Oceani più caldi significa anche acque più acide e con meno ossigeno: questo genera effetti a catena sul mondo animale e vegetale che li popola.
Rispetto all’inizio dell’età industriale l’acidità è aumentata del 26% a livello globale e anche nel Mediterraneo si cominciano a manifestare le conseguenze, con specie che rischiano di estinguersi e nuove specie originarie dai mari più caldi che migrano alle nostre latitudini.
“La riduzione delle emissioni di gas serra limiterà gli impatti sugli ecosistemi marini che ci forniscono cibo, sostengono la nostra salute e modellano le nostre culture”, ha affermato Hans-Otto Pörtner, co-chair del Working Group II dell’Ipcc. “Ridurre le altre pressioni, come l’inquinamento, aiuterà ulteriormente la vita marina a gestire i cambiamenti che avvengono nel suo ambiente, consentendo nel contempo un oceano più resiliente”.
Cosa può fare la politica? Per Hans-Otto Pörtner “politiche quadro, come quelle per la gestione della pesca e delle aree marine protette, offrono alle comunità opportunità di adattarsi ai cambiamenti e di minimizzare i rischi per i nostri mezzi di sussistenza”.

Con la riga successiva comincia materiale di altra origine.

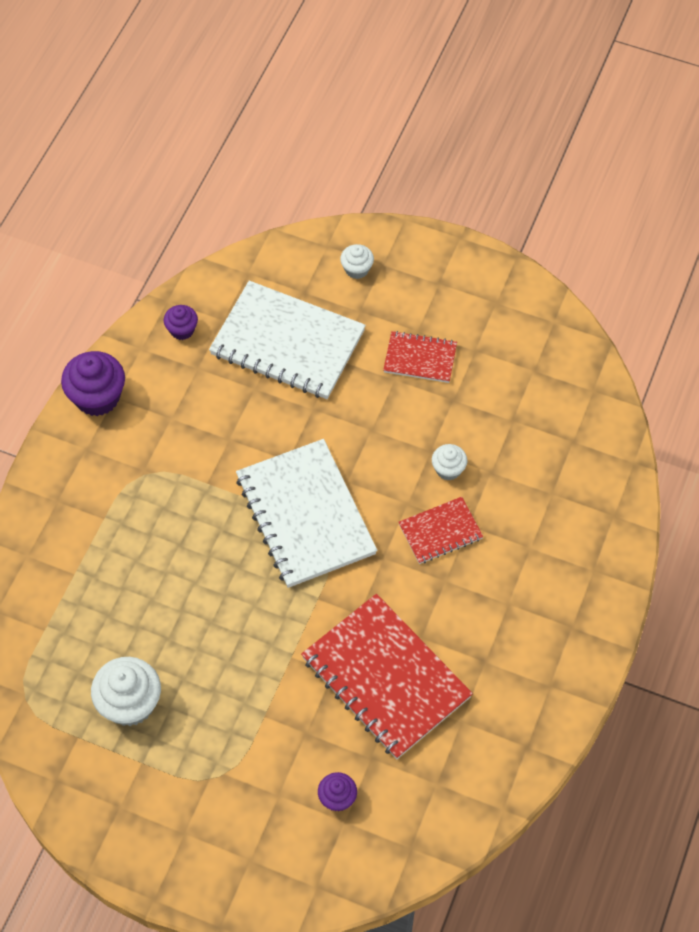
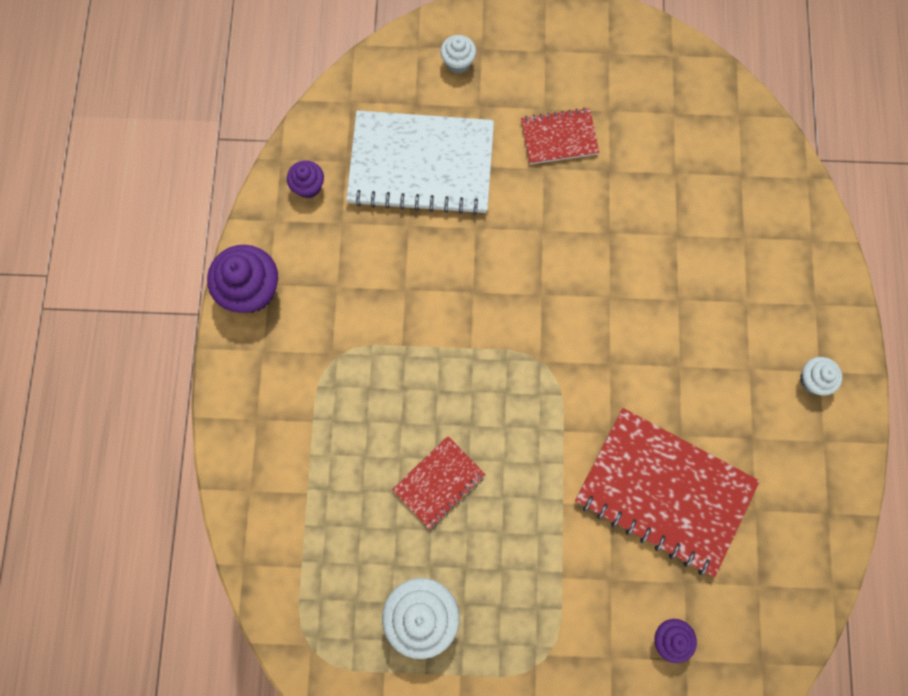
camera: 20 degrees left, 15 degrees up
white notebook [236,439,377,588] -> none
red notebook [398,497,483,564] -> red notebook moved to [392,436,486,530]
white cupcake [432,444,467,481] -> white cupcake moved to [800,357,842,396]

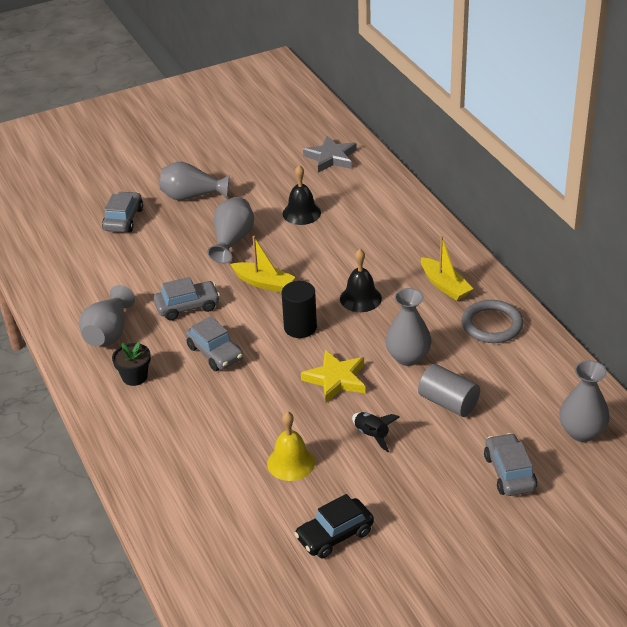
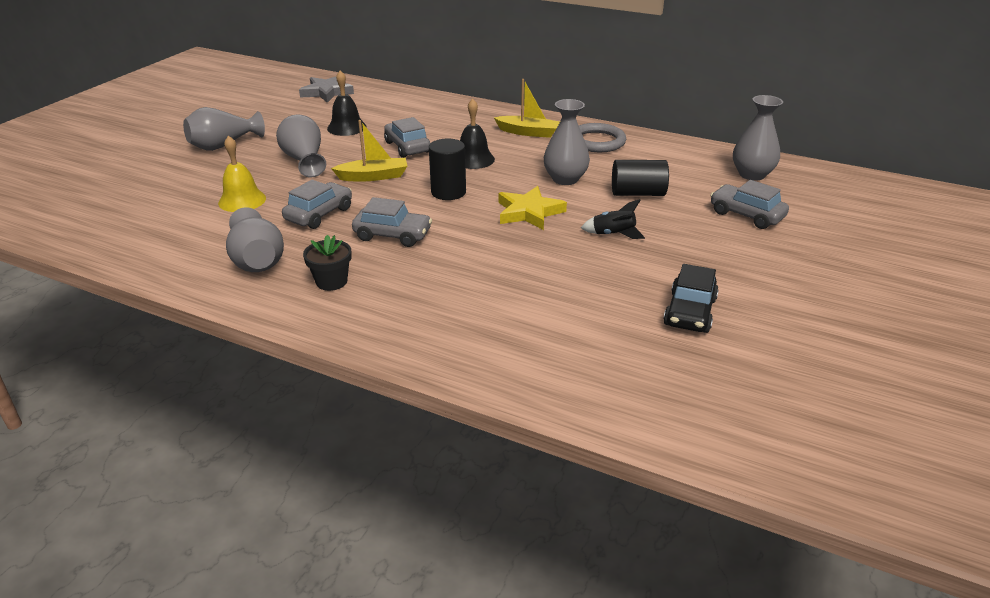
camera: 40 degrees left, 5 degrees down
grey car [102,191,143,232] -> grey car moved to [384,117,430,158]
yellow bell [267,411,315,481] -> yellow bell moved to [218,136,266,212]
grey cylinder [418,364,480,417] -> black cylinder [612,160,669,196]

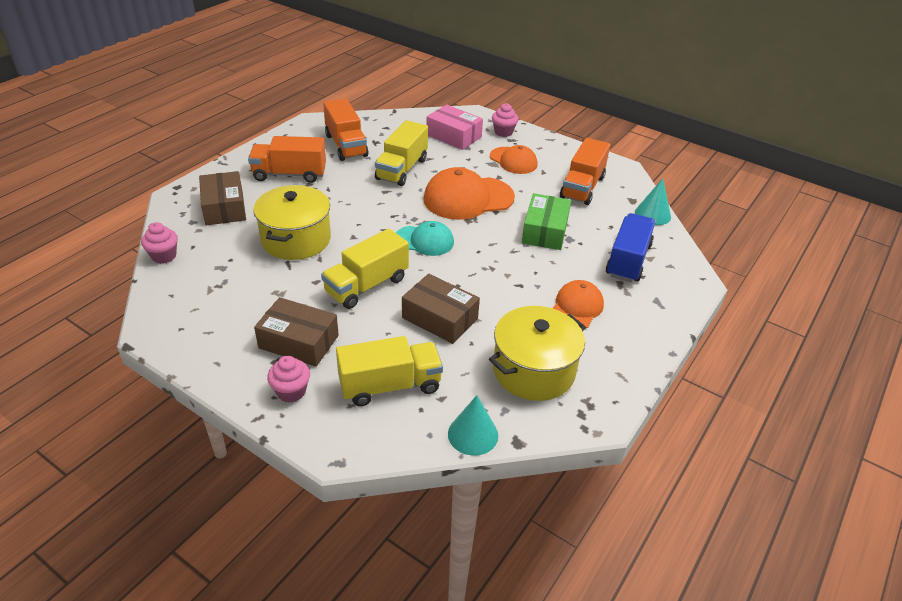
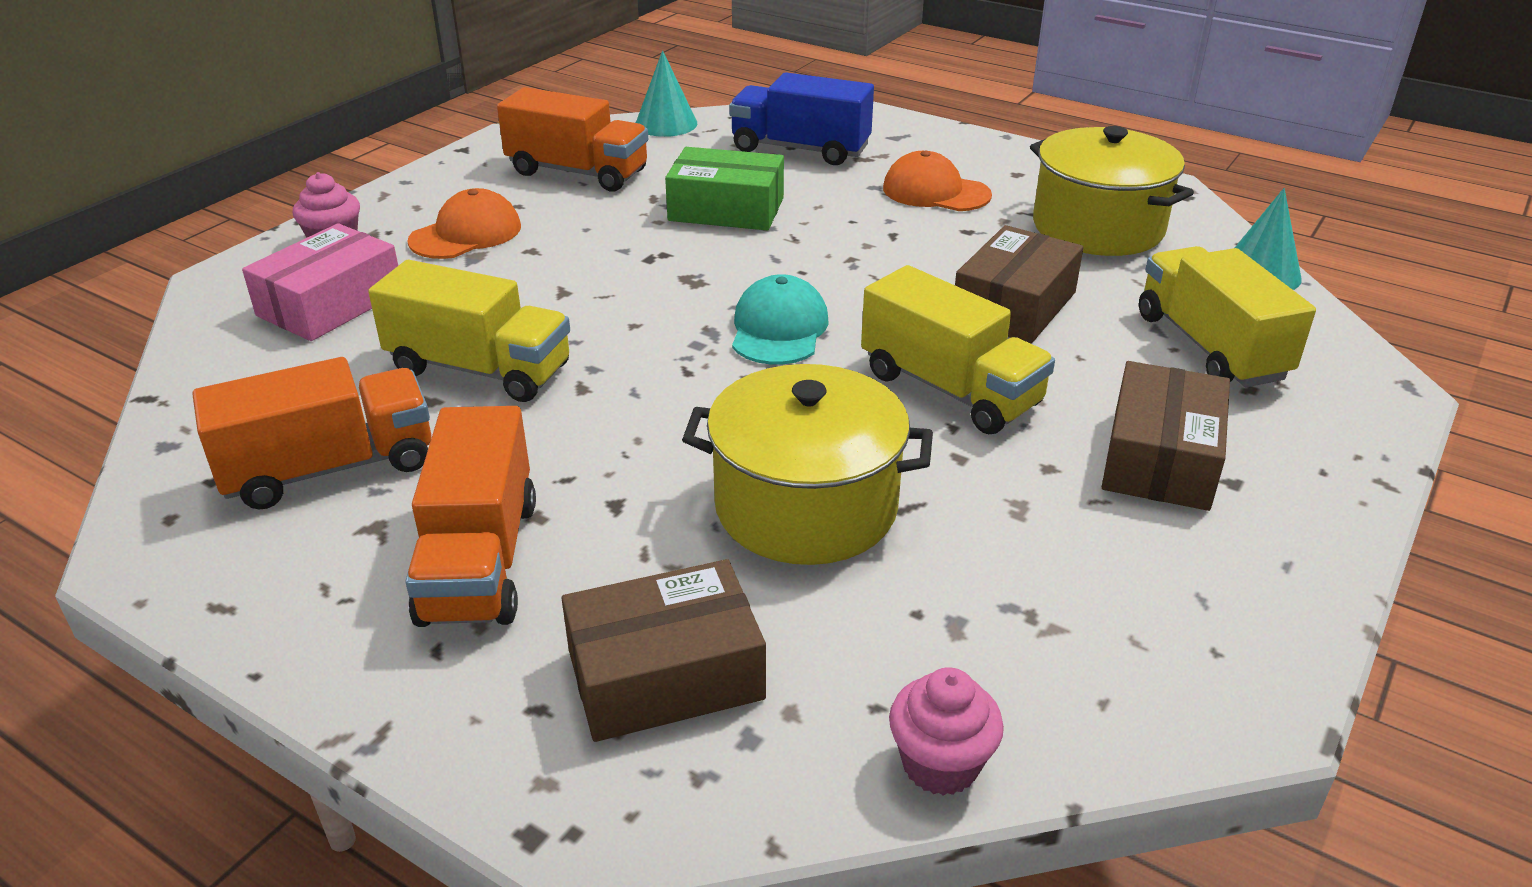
camera: 90 degrees left, 5 degrees down
pink cupcake [267,356,310,403] -> none
orange cap [423,167,515,220] -> none

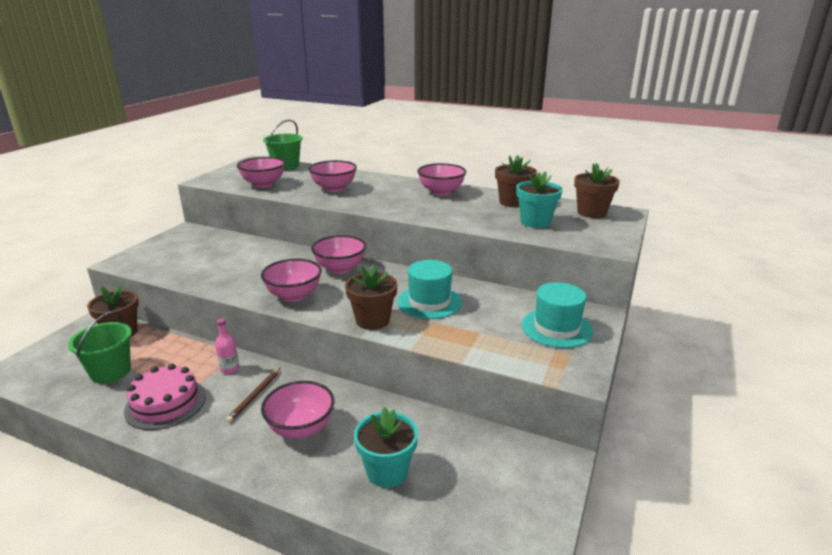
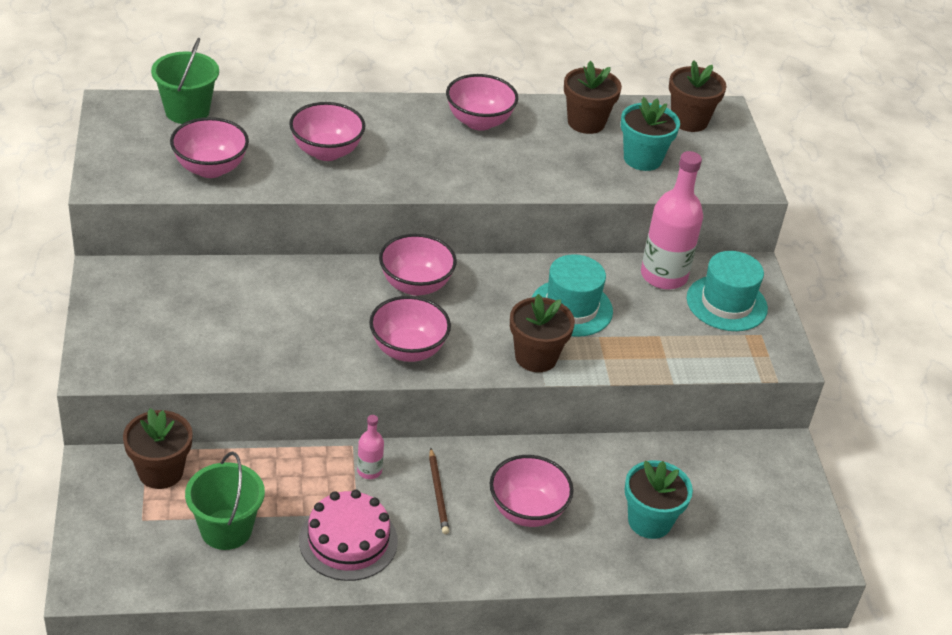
camera: 35 degrees left, 15 degrees up
none -> pink bottle [641,151,703,290]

Quello che chiede la comunità scientifica è di mettere il mare al centro dell’agenda politica. Nel frattempo, L’Italia si porta avanti in questo campo con la legge #Salvamare approdata ora al Senato dopo essere stata approvata alla Camera. Per la prima volta, il Parlamento approverà una legge a tutela dei mari, fiumi e laghi. Un piccolo grande passo che mira a difendere gli ecosistemi marini sempre più soffocati dalla plastica e dai rifiuti, elementi di forte criticità che spesso si aggiungono alle conseguenze del cambiamento climatico contribuendo a compromettere pesantemente l’ecosistema marino.
Un altro importante passo messo in campo dal Governo e fortemente voluto dal Movimento 5 Stelle sarà la conversione in legge del decreto Clima messo a punto dal ministro dell’Ambiente Sergio Costa. Il decreto darà un forte impulso alla riduzione delle emissioni e alla conversione in chiave ecologica della nostra economia, incentiverà la vendita dei prodotti sfusi e la riduzione del quantitativo di plastica e imballaggi nelle nostre case e nelle discariche, puntando su database ambientali finalmente accessibile e più alberi nelle città.
Quando parliamo di innalzamento degli oceani, dobbiamo pensare che le conseguenze non riguardano soltanto lontane località esotiche e le isole come le Maldive che entro la fine del secolo potrebbero finire sommerse. Oltre un quarto della popolazione mondiale vive a meno di 100 km dalla costa e a meno di 100 metri sul livello del mare: tra queste 17 città con una popolazione di almeno 5 milioni di abitanti. Tra città costiere sommerse, eventi meteorologici estremi, acqua di falda che viene ‘contaminata’ da quella salata dei mari che avanzano e mare meno pescoso, a cambiare non sarà soltanto la geografia ma anche la vita di miliardi di persone.
Difendere il mare fronteggiando le conseguenze del cambiamento climatico significa dunque difendere le nostre città, significa difendere la biodiversità e tutto quello che di buono essa produce per gli esseri umani, a cominciare dalla pesca e dal cibo in generale. Tante ragioni in più per puntare tutto su un’economia e una società che facciano dell’ambiente la chiave di volta su cui costruire nuove opportunità di benessere e occupazione, salvando il Pianeta ma soprattutto la nostra specie.